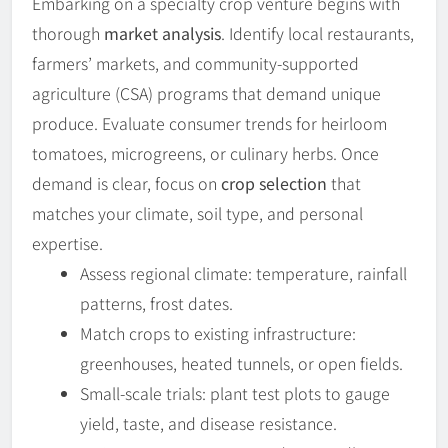
Embarking on a specialty crop venture begins with
thorough
market analysis
. Identify local restaurants,
farmers’ markets, and community-supported
agriculture (CSA) programs that demand unique
produce. Evaluate consumer trends for heirloom
tomatoes, microgreens, or culinary herbs. Once
demand is clear, focus on
crop selection
that
matches your climate, soil type, and personal
expertise.
Assess regional climate: temperature, rainfall
patterns, frost dates.
Match crops to existing infrastructure:
greenhouses, heated tunnels, or open fields.
Small-scale trials: plant test plots to gauge
yield, taste, and disease resistance.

Job ▸
Rewrite the text of the items above, putting "market research" wherever "market analysis" appears and changing nothing else. Omit the pictures.

Expected answer ▸
Embarking on a specialty crop venture begins with
thorough
market research
. Identify local restaurants,
farmers’ markets, and community-supported
agriculture (CSA) programs that demand unique
produce. Evaluate consumer trends for heirloom
tomatoes, microgreens, or culinary herbs. Once
demand is clear, focus on
crop selection
that
matches your climate, soil type, and personal
expertise.
Assess regional climate: temperature, rainfall
patterns, frost dates.
Match crops to existing infrastructure:
greenhouses, heated tunnels, or open fields.
Small-scale trials: plant test plots to gauge
yield, taste, and disease resistance.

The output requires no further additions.